El ganador de Art of Italicus conocerá el American Bar del Hotel Savoy, uno de los mejores bares del mundo

El ganador de Art of Italicus conocerá el American Bar del Hotel Savoy, uno de los mejores bares del mundo

El año pasado este histórico bar fue declarado por primera vez, como el mejor del mundo en la prestigiosa lista de los 50 Best Bars

Pocos bares son un destino en sí mismos, y el American Bar del Savoy es uno de ellos. Inaugurado en 1893, dicen que Winston Churchill, un habitual, hasta guardaba su propio whisky allí, y son muchos los iconos del siglo XX, desde Marilyn Monroe a Frank Sinatra o Michael Caine, los que se dejaron caer por el lugar. No hay más que fijarse en las fotografías firmadas que cuelgan de las paredes del bar para dejarse impresionar por su historia.

El visitante informado no se sorprenderá al ver que uno de los bares con más solera del mundo no tiene entrada propia. Asimismo, dirá a sus acompañantes al acercase al lobby del hotel -desde el que se accede al bar-, que esa calle (Savoy Court) es la única de todo el país en la que se conduce por la derecha, como en el resto de Europa.

El Hotel Savoy está situado en el Strand, en el centro de Londres, muy cerca de Trafalgar Square y de Covent Garden. Cuando los clientes del hotel llegaban, tanto en carruajes como en automóviles, permitirles conducir por la derecha significaba que el chófer no tenía que rodear el coche para abrirles la puerta.

 

Una vez dentro del lobby del Savoy, el American Bar está situado a mano izquierda y allí lleva desde 1904. Hay que subir unas escaleras –también hay acceso para personas con movilidad reducida- y allí nos recibirá el atento personal vistiendo la clásica y muy reconocible chaqueta blanca.
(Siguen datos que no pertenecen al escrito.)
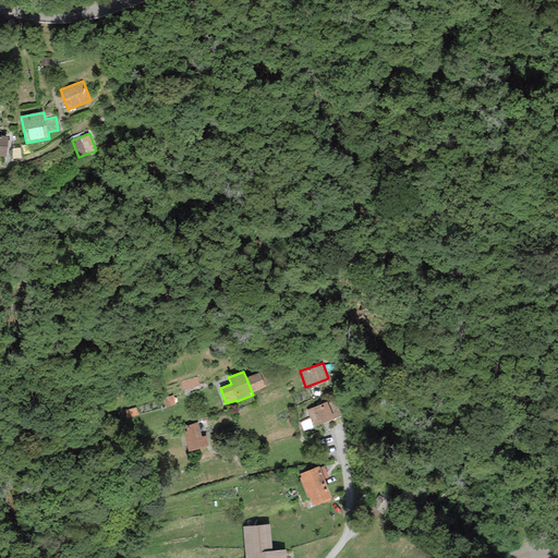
[(259,373),(246,378),(252,392),(265,387),(259,373)]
El estilo art déco de los interiores hacen pensar en los tiempos de Harry Craddock, posiblemente el jefe de bartenders más famoso del American Bar, tanto que hasta tiene su propia estatua de cera en el Madame Tussauds.

Él es autor del Savoy Cocktail Book, un libro publicado en 1930 que sigue considerándose la biblia de los bartenders y continúa reeditándose a día de hoy. Asimismo, se cree que Craddock, británico emigrado a Estados Unidos, fue el último en mezclar legalmente una bebida alcohólica en aquel país antes de la entrada en vigor de la Ley Seca en 1920, poco antes de que el reputado barman volviese a su país natal.

 

El menú del American Bar incluye algunas de las creaciones del legendario Craddock, pero si hay algo por lo que los críticos alaban este bar es por no dejarse intimidar por su propia historia y apostar por la innovación y el nuevo talento. Así Erik Lorincz, el décimo bartender jefe de la historia del American Bar, propone un menú que recorre el país de costa a costa en cinco secciones, empezando por el condado de Kent, el jardín de Inglaterra (The Garden of England) y acabando por Castle Rock, el emplazamiento del castillo de Edimburgo.

La preparación de los cócteles es un espectáculo de precisión delicioso. Los mixólogos parecen tener una elegancia innata que la chaqueta blanca –introducida por Harry Craddock-, el pelo engominado hacia atrás y el delicado espejo tras la barra realzan.

El jazz interpretado por el pianista (todos los días de seis de la tarde a cierre) añade encanto y elegancia a la sala y es un motivo más para visitar el bar. El servicio es excelente, como cabría esperar de un hotel como el Savoy, lo mismo pidas un cóctel que un agua con gas.